– Любой способен на убийство, – напомнила я. – Я и сама способна. И вы. Конечно, при определенных обстоятельствах.
– И определенные обстоятельства в случае мистера Калищенко… это?
Я задумалась.
– Самооборона, – предположила я.
– Это очевидно. Что еще?
– Защита кого-то, – добавила я. – Например, его семьи.
– Семьи?
Воспоминания нахлынули и чуть не накрыли меня с головой. Придорожная забегаловка где-то по другую сторону Аппалачей. Дышащий мне в лицо пивом громила, грубые руки, сжимавшие меня так, что не оставалось воздуха в легких. А потом Калищенко со своими ножами и много крови.
– Его семья – это цирк, – сказала я, рывком возвращаясь в настоящее. – Он сделает что угодно ради любого из нас. Включая Руби. Поэтому я беру свои слова обратно. Он этого не делал. Никогда не сделал бы такого. С кем-то из наших.
Пару секунд мисс Пентикост внимательно изучала меня. Сейчас, когда я пишу это, то понимаю почему. Я не сказала «с кем-то из них». Я говорила «мы» и «наши».
Себя я тоже включала в эту семью. Теперь, когда я знаю мисс Пентикост гораздо лучше, чем тогда, я думаю, что это повлияло на ее решение.
Она убрала ладонь с трубки.
– Мистер Хэлловей, вы еще здесь?
– Да.
– Мы выезжаем в Виргинию завтра утром.
Пока они обсуждали детали, я откинулась на спинку кресла. Мой взгляд остановился на картине над столом мисс П. Это было солидное полотно, написанное маслом: раскидистое желтое дерево посреди степи. В тени дерева лежала женщина в синем платье, ее лицо скрывала тень. Я рассматривала эту картину на протяжении почти четырех лет, но до сих пор не могла сказать, отдыхает она или упала. А может, ждет любовника? Или ждет смерти?
Я вполуха слушала, как Большой Боб объясняет, каким маршрутом лучше ехать из Нью-Йорка в Стоппард, и обещает предоставить нам жилье и автомобиль.

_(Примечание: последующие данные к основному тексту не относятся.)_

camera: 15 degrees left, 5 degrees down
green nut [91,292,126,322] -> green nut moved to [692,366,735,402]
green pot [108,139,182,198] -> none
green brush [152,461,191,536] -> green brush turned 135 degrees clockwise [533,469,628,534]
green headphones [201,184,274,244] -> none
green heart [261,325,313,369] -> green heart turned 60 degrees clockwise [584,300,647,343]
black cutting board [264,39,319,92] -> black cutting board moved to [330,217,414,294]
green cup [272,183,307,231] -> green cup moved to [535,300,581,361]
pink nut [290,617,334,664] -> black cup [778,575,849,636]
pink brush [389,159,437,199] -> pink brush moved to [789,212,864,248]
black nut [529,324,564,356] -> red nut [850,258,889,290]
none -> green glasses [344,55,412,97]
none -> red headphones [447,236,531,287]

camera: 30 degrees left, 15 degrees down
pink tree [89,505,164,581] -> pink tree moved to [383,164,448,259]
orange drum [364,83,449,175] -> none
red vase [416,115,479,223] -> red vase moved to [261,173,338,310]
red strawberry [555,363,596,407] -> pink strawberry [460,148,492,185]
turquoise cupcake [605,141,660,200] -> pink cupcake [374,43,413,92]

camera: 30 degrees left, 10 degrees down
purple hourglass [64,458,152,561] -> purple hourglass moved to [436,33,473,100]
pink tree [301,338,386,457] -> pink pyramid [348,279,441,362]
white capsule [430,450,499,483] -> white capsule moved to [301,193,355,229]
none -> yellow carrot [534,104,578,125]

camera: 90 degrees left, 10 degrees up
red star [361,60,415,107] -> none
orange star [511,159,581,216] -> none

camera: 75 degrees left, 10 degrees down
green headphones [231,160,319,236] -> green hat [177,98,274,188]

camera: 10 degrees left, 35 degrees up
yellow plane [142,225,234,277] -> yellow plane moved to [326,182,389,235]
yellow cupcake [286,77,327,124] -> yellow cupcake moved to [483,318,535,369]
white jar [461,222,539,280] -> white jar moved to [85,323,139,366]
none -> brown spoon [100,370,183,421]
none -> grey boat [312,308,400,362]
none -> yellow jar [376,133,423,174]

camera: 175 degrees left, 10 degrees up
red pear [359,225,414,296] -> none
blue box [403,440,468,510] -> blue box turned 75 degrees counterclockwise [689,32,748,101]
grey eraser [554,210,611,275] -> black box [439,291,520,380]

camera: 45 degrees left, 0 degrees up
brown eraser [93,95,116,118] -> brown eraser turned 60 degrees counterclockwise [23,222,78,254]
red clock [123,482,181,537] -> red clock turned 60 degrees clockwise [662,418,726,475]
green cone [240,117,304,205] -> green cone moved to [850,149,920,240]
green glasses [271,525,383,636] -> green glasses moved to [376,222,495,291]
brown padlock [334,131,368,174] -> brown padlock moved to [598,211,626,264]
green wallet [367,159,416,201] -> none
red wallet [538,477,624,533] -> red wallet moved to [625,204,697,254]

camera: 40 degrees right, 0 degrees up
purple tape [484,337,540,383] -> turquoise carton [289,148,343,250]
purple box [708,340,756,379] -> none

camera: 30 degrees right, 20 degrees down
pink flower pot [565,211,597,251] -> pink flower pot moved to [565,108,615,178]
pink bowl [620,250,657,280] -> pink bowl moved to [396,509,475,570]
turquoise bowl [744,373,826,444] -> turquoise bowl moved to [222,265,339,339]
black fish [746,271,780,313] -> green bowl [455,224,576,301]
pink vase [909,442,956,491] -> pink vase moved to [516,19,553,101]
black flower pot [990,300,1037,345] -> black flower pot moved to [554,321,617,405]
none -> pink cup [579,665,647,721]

Я думала о Руби, лежащей в грязи на каком-то вытоптанном кукурузном поле в сельской глухомани. Она умерла быстро или страдала? Предчувствовала ли свою смерть? Видела ли, как сгущается тьма, понимала ли, что это значит?
Я все еще рисовала эту картину в своем воображении, когда мисс Пентикост сказала Большому Бобу, что мы увидимся с ним завтра днем, и повесила трубку.
Она вытащила руку из миски с водой и вытерла ее полотенцем, которое оставила миссис Кэмпбелл. Стала сгибать и разгибать пальцы. Они покраснели и выглядели воспаленными, на ее лице отразилась боль.
– По словам мистера Хэлловея, поезд отходит завтра в половине седьмого утра с Пенсильванского вокзала, – сказала она. – Можем доехать на нем до Фредериксберга, а там нас будет ждать шофер.
Я ничего не ответила, только кивнула.
– Хотя цирк уезжает чуть больше чем через неделю, мы должны быть готовы остаться надолго. Давайте соберем вещи на три недели, – сказала она.
Я снова рассеянно кивнула.
– Уилл?
– Что?
Я удивилась, насколько хриплым был мой голос.
Надо отдать ей должное – она не стала задавать бессмысленных вопросов вроде «Вы хорошо себя чувствуете?». Она просто дала мне несколько секунд, чтобы прийти в себя.
– Да, на три недели в самый раз. Лучше перестраховаться. Собрать все необходимое на случай неприятностей?
– Полагаюсь на вас, решайте сами.
– Ладно, – сказала я. – Значит, подготовимся к неприятностям.
Глава 3
Наше путешествие началось с первыми лучами солнца. У Пенсильванского вокзала мисс Пентикост, я и миссис Кэмпбелл перегрузили вещи из багажника «кадиллака» на тележку носильщика. Я обычно беру с собой слишком много вещей, так что наши массивные чемоданы чуть не опрокинули тележку.
– В этот раз везем с собой всего одно тело, – пошутила я, давая носильщику на чай.